Boost the immune system, so we get sick less often and, if we get sick, it will not be as bad.

The hands are one of most used external body parts and is the means by which harmful microorganisms (bacteria, viruses, fungi) enter the body. These microrganisms can cause health problems and even death.

Some of the health problems caused when hands are not washed properly include diarrhea, vomiting and belly pain that can result in poor nutrition and eventually death.

When to wash hands?

Hands should be washed with soap and clean water:

Before, after and during food preparation.

Before and after using the bathroom.

After touching clothes, hair, picking nose or any part of the body when preparing food or drinks.

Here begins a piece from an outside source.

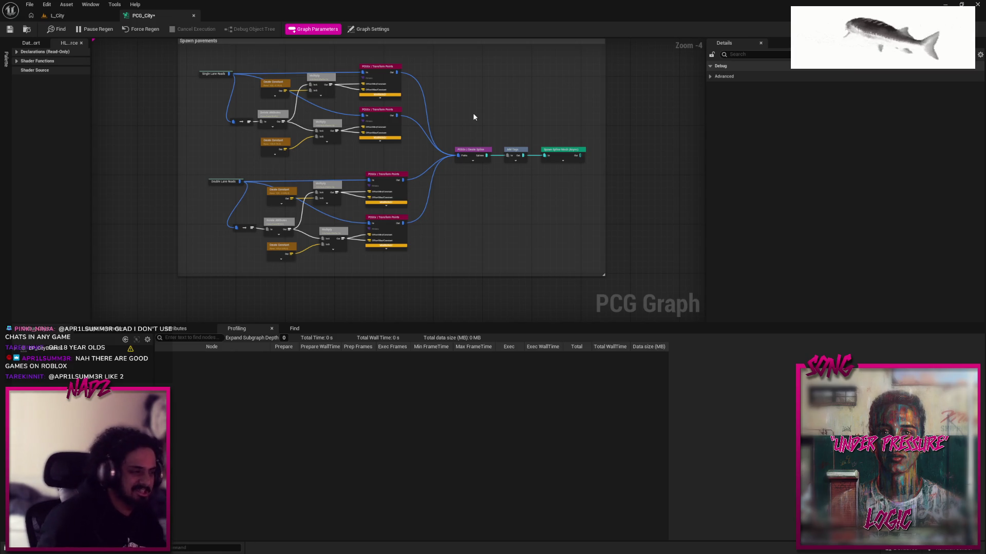
pyautogui.scroll(2, 408, 143)
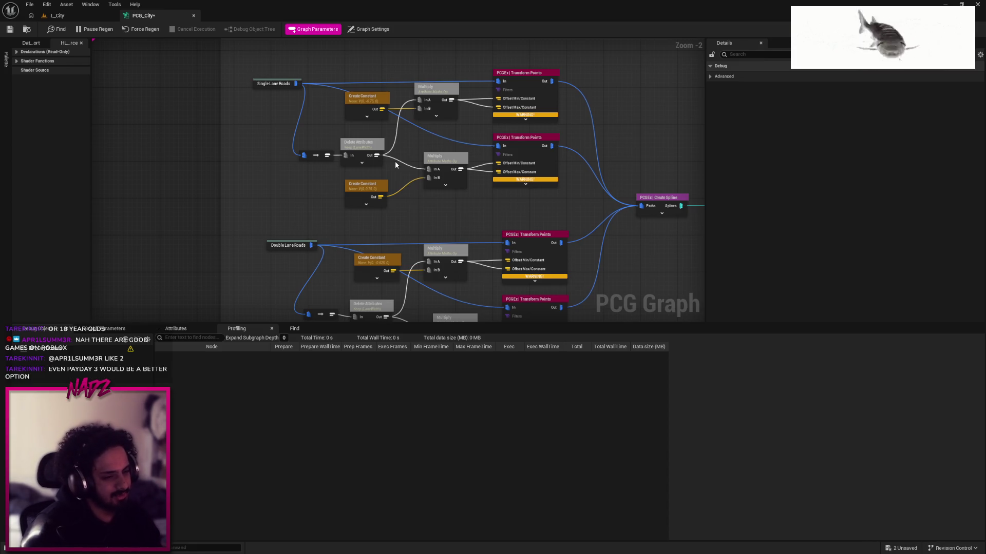
pyautogui.scroll(-6, 395, 161)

Before and after changing baby's diapers, breastfeeding or preparing formula in cup or bottle. Wash hands before touching nipple on the bottle (pinching the nipple when shaking to prevent spilling when mixing) and after.

Before touching food and after shaking hands or touching someone else.

Before and after eating or drinking.

How to wash properly wash hands:

Turn tap (pipe) on and wet hands and arms. Turn tap off ... conserve on water!

Apply soap and rub soap in hands and on arms, make a rich lather (lots of bubbles).

Rub hands, between fingers, under nails and arms.

Turn on tap and rinse hands and arms.

Pour water over pipe handle and turn off.

Dry hands with clean towel or paper towel if available if not allow to air dry. DO NOT wipe hands on clothes!

Hand sanitizers should NOT replace handwashing. Wash hands as often as possible, then reapply sanitizer.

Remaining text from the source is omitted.